WEISS, Tobias
- Name
- WEISS, Tobias
- Job Title
- Associate Professor
- Teaching Area
- Political Sociology, Field Theory, Japanese Studies, Journalism, Civil Society, Social Movements
- Carrier Summary
Tobias Weiss studied Japanese Studies, Chinese Studies and Economics at the Universities of Hamburg and Fukui. He finished his PhD thesis on journalism and the reporting on nuclear power in Japanese media at the University of Zurich in 2018. After research stays at the German Institute of Japanese Studies (2015), Harvard University (2016) and Waseda University (2017, 2019-2020) he became assistant professor (akademischer Mitarbeiter) at Heidelberg University in 2020 and was appointed associate professor at the Faculty of Global Studies at Sophia University in 2022.
- Rooms/Office Hours
2-622 Fri.11:00~12:30o or by appointment
- Message to Students
In his first book (Nomos, 2019, in German) he explores the reasons for the favorable portrayal of nuclear power in Japanese media as compared to Germany. He traces how political groups worked to spread their preferred framing of nuclear power in the media and how these efforts were successful to different degrees in different media organizations. The combination of frame analysis, historical analysis and interviews allows for an in-depth analysis of the mechanisms aimed at influencing media reporting by the nuclear industry in Japan as well as their limits. Based on this research, he published English-language articles in Poetics, Journal of Civil Society and Contemporary Japan.
Weiss’ research is based on the field-theoretical framework of Pierre Bourdieu. It aims at analyzing the historical genesis of social movements, as well as institutions connecting these historical legacies to the present. Weiss has conducted research on civil society and political groups advocating for and against the use of nuclear power in Japan. He has published articles in the Journal of Civil Society and Social Science Japan Journal looking at the role of conservative and state-sponsored movements in the structuring of Japan’s civil society.

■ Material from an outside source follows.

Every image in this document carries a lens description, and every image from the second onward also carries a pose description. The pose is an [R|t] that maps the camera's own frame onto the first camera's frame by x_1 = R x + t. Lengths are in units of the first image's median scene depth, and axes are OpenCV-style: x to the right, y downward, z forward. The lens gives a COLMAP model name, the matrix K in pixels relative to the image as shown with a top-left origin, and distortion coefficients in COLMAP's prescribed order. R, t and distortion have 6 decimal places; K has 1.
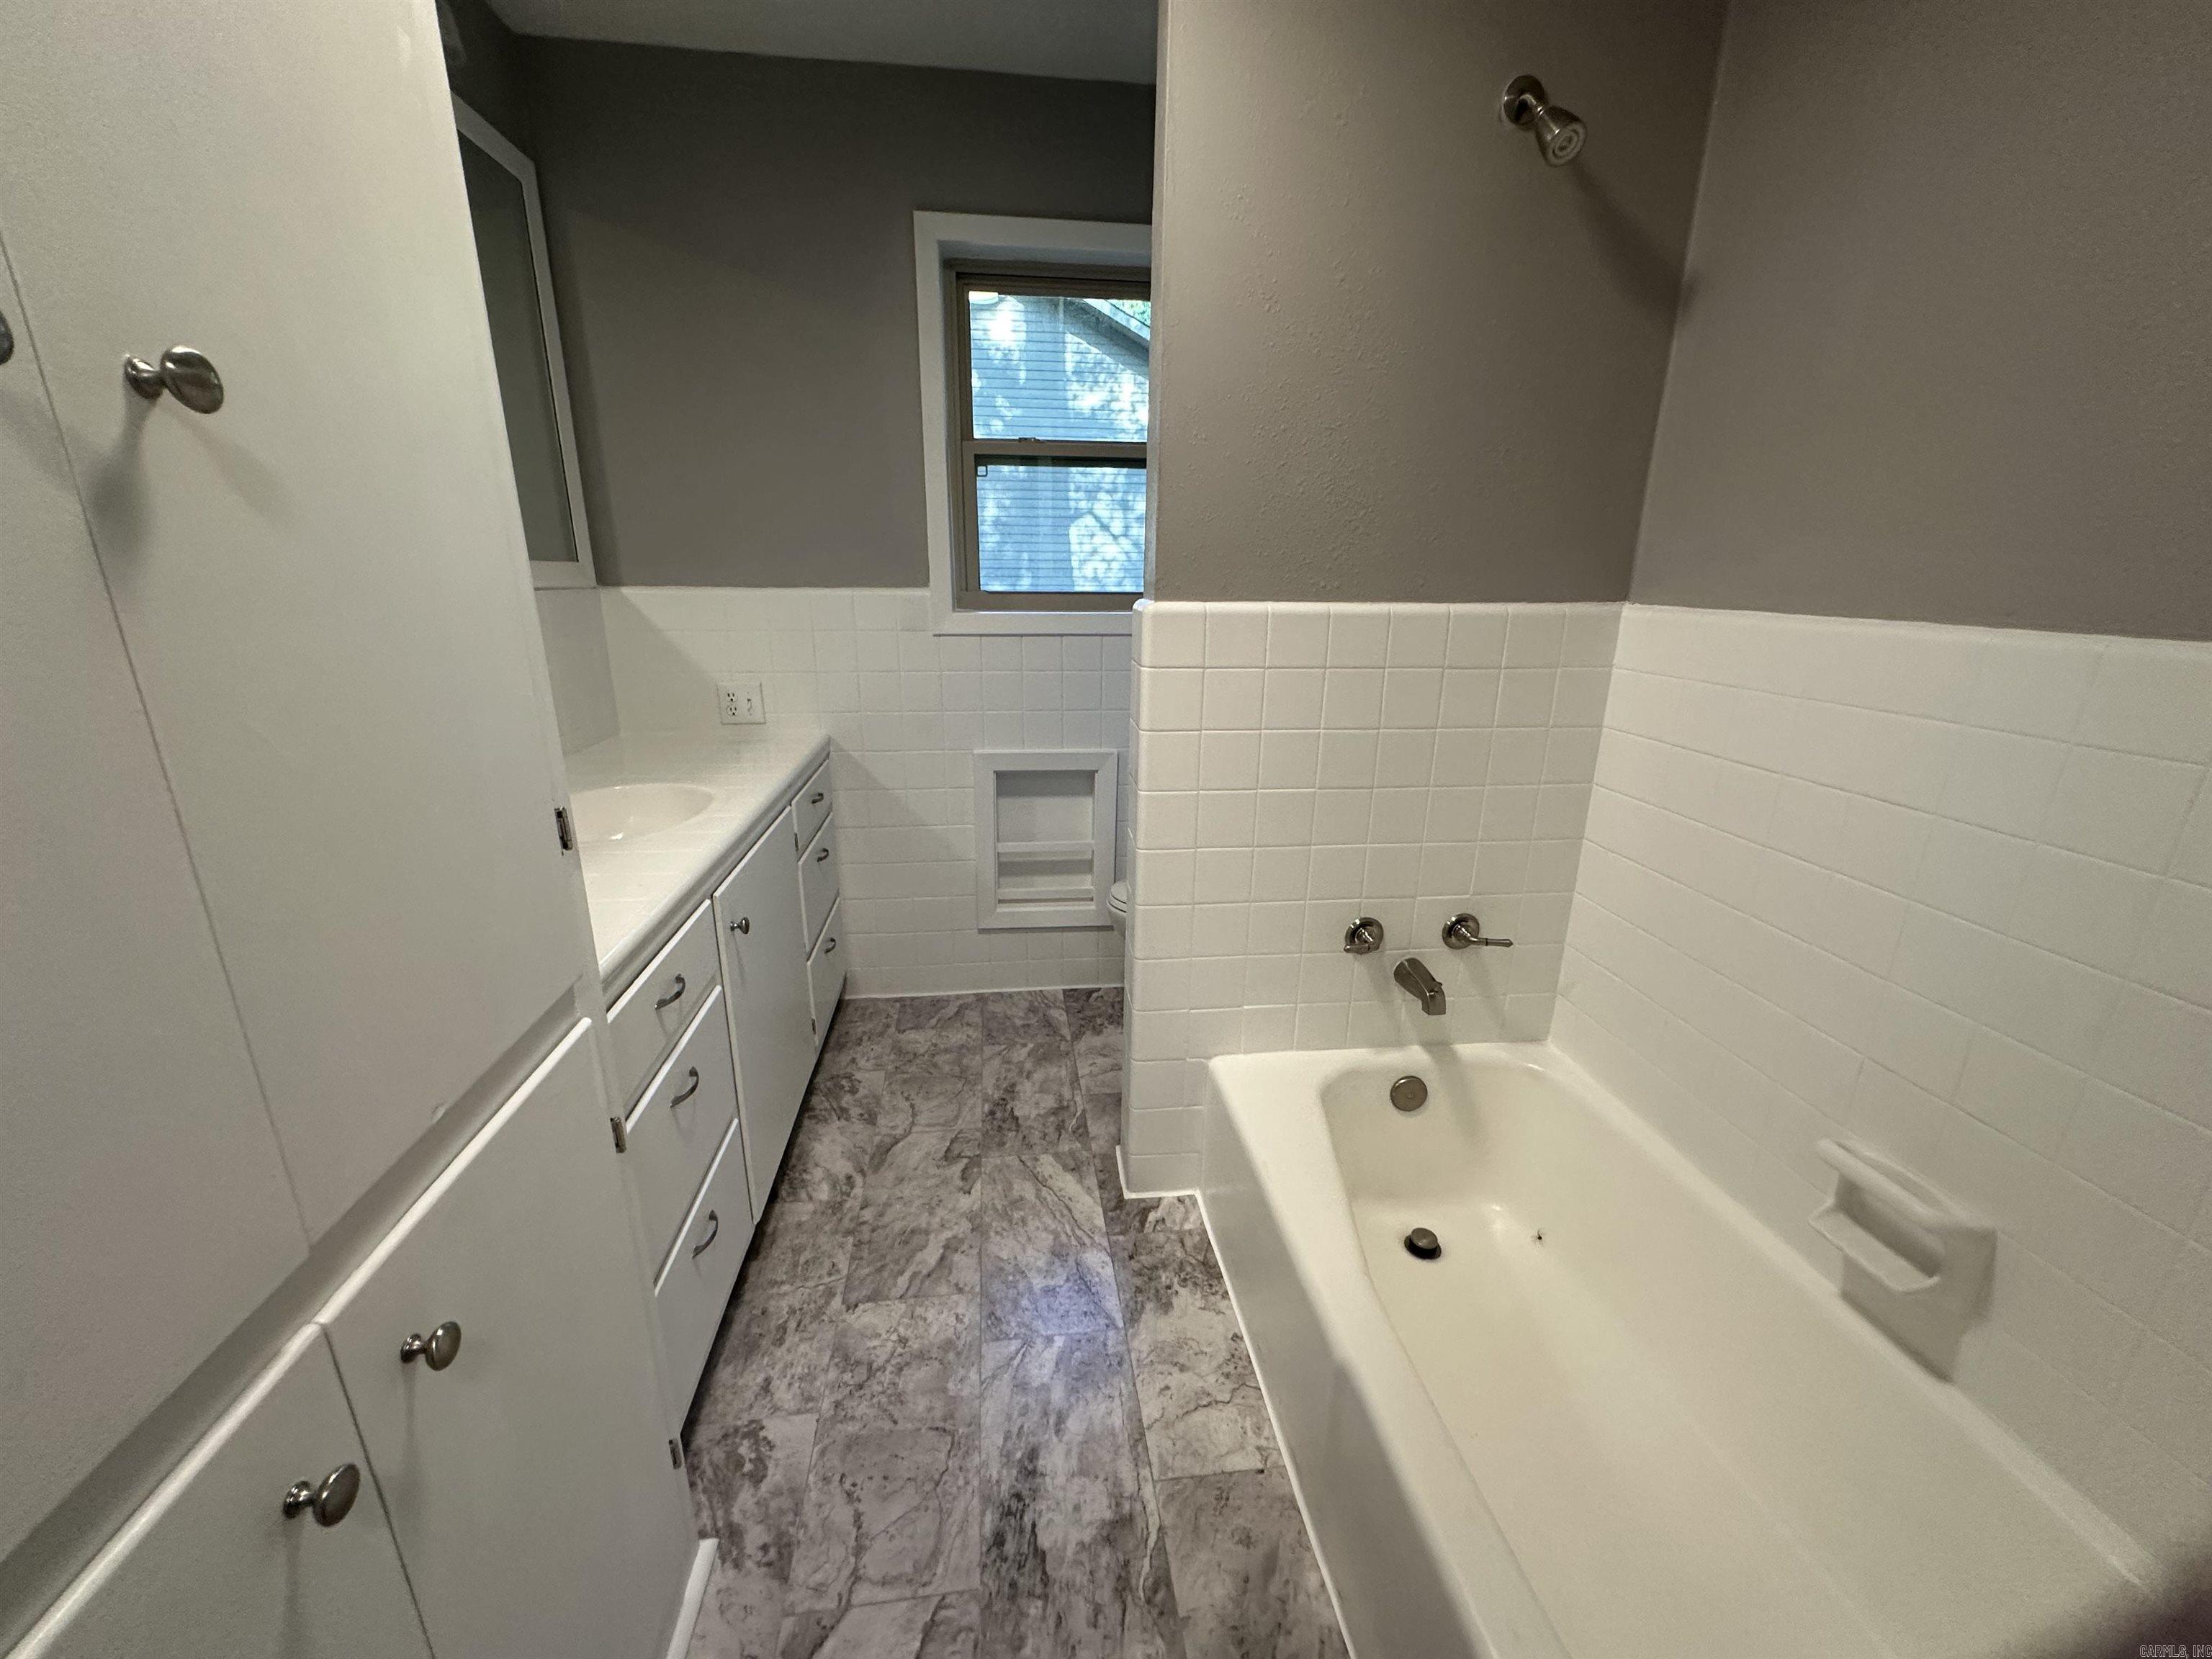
lens RADIAL K [[882.2, 0, 1099.4], [0, 882.2, 825.7], [0, 0, 1]] dist [-0.002911, 0.000052]
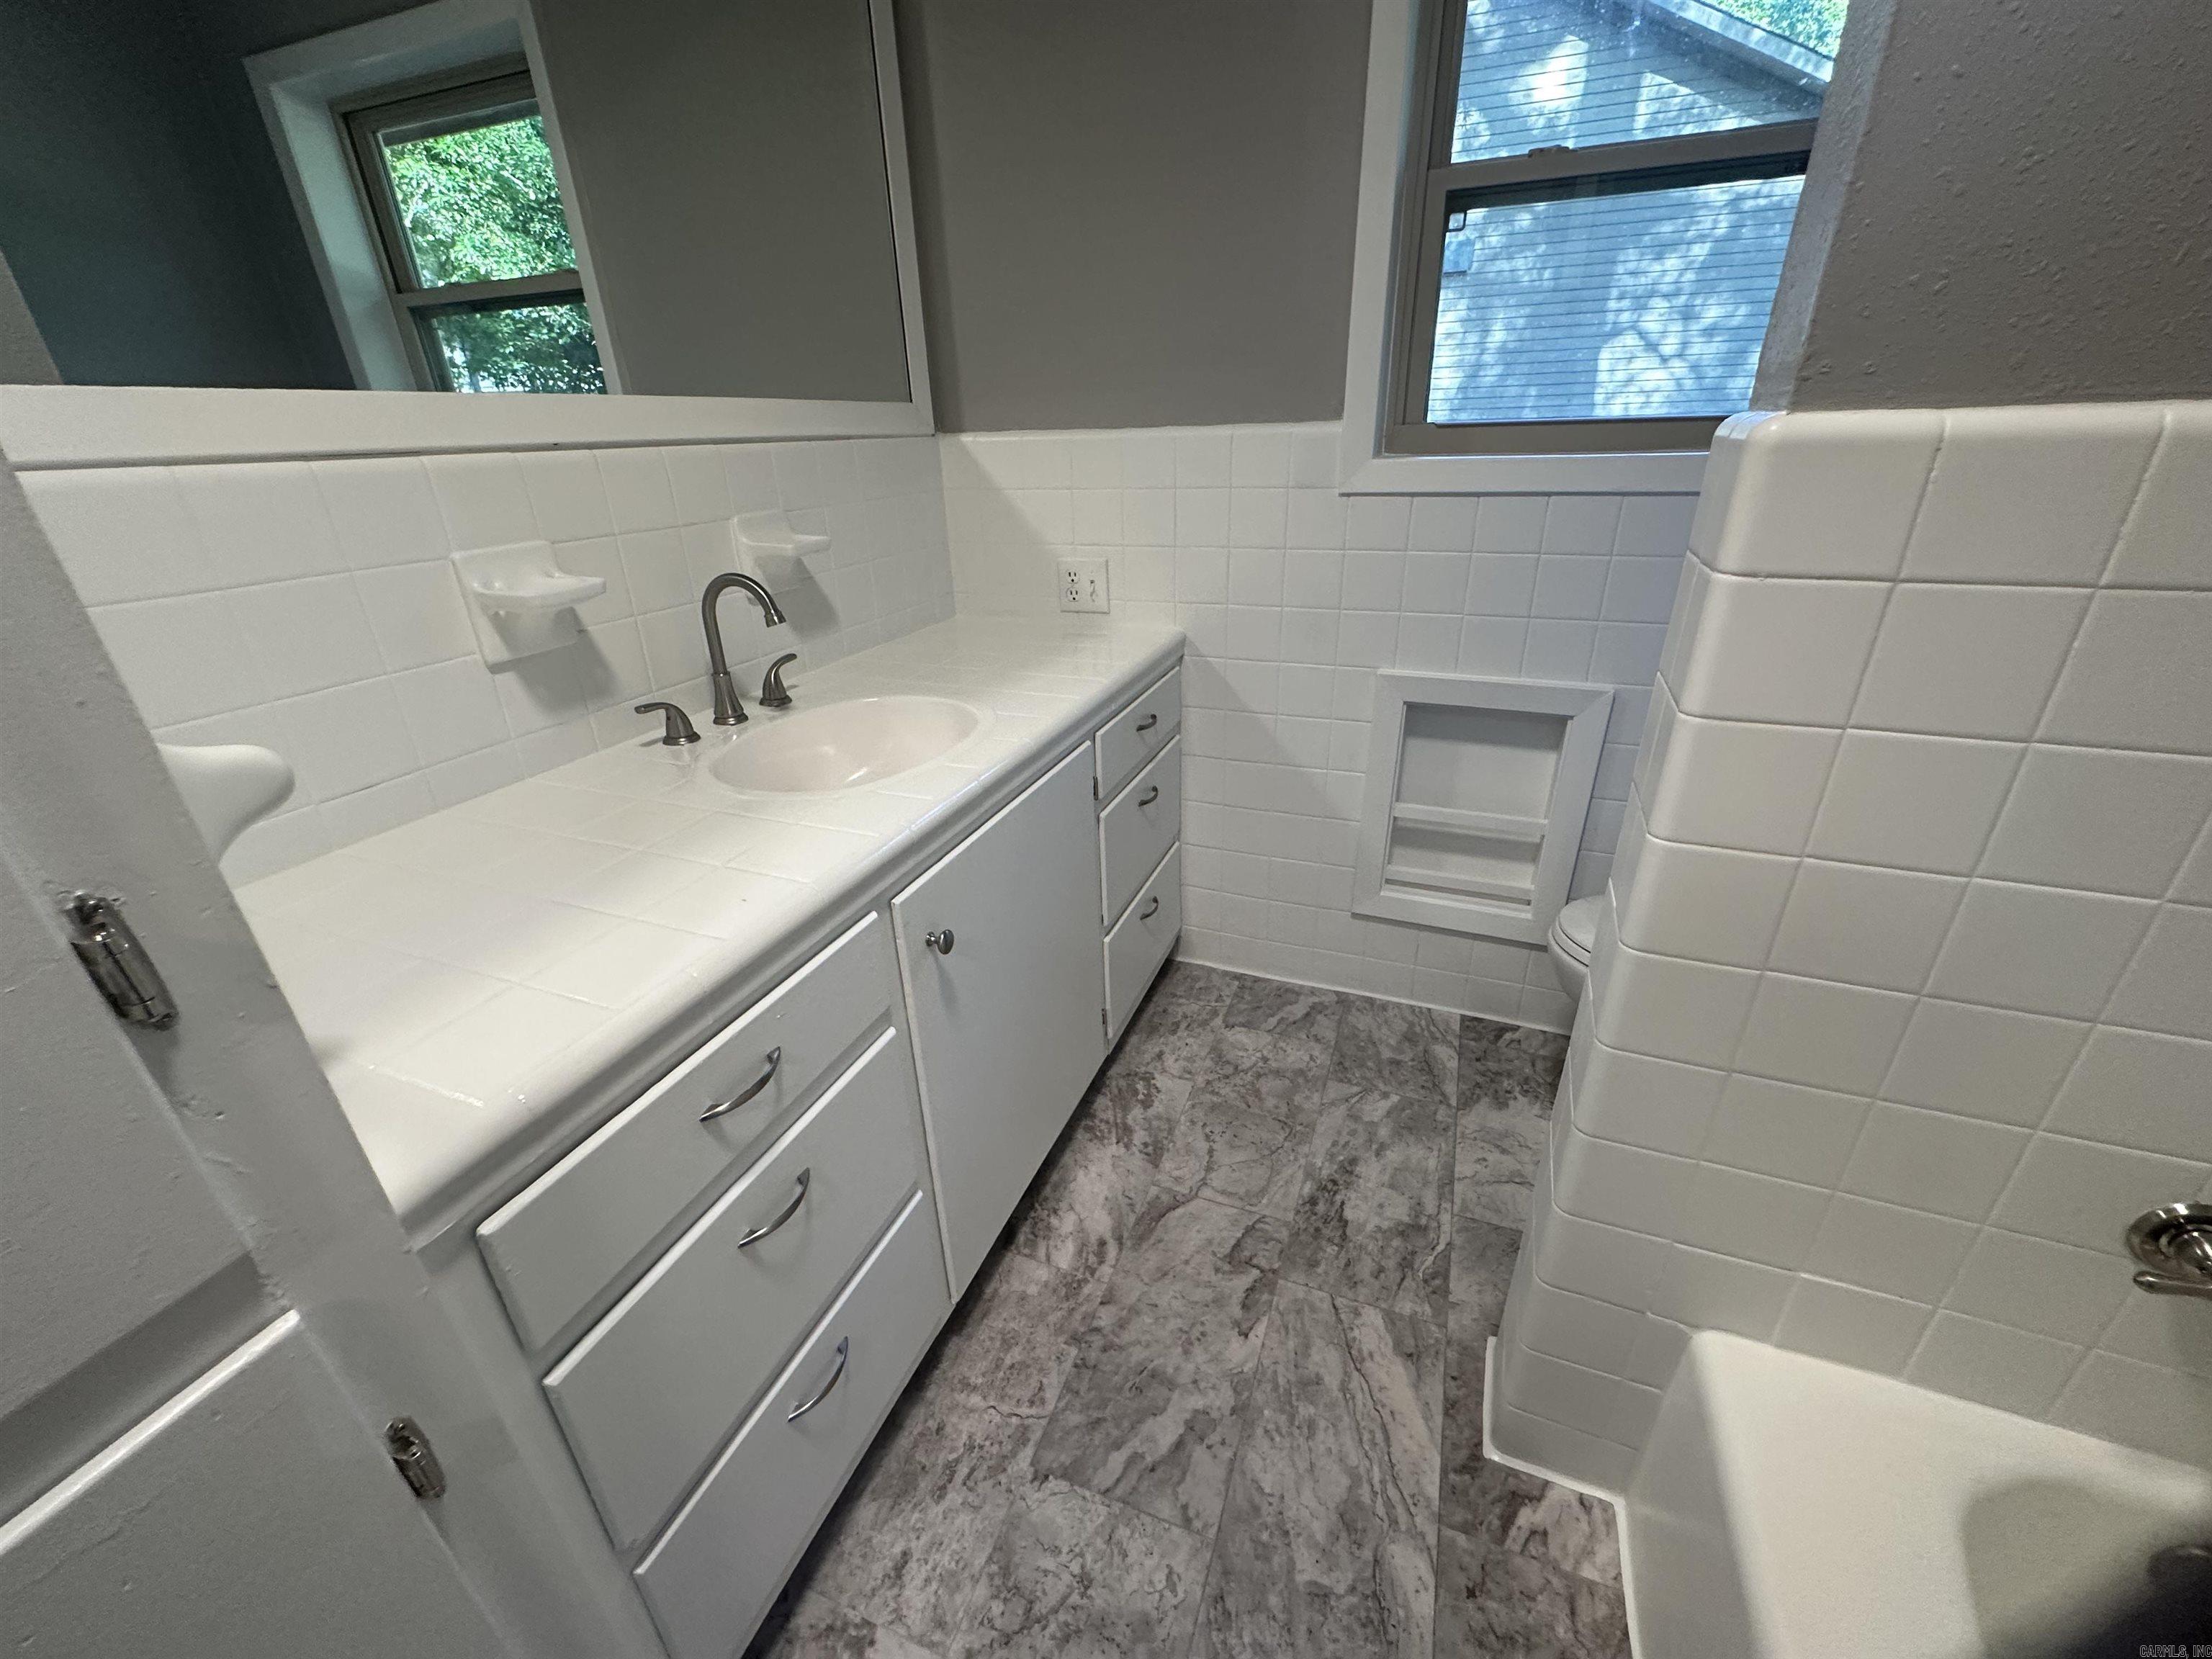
lens RADIAL K [[882.9, 0, 1104.9], [0, 882.9, 830.0], [0, 0, 1]] dist [-0.005610, 0.000461]
pose [[0.879070, 0.166296, -0.446746, -0.001506], [-0.096375, 0.979824, 0.175089, -0.073353], [0.466849, -0.110861, 0.877361, 0.330653]]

He is also interested in Japanese political culture and in this context has conducted research on the reception of Max Weber in Japan and the resulting analyses of political culture by Maruyama Masao and the modernist school of Political Science in Japan. An article on this topic was published in Asiatische Studien.
Born and raised in Germany he has pursued research on Japanese society with the understanding that studying societies and cultures different from one’s own enables us to change our point of view and work towards gaining insights of universal value.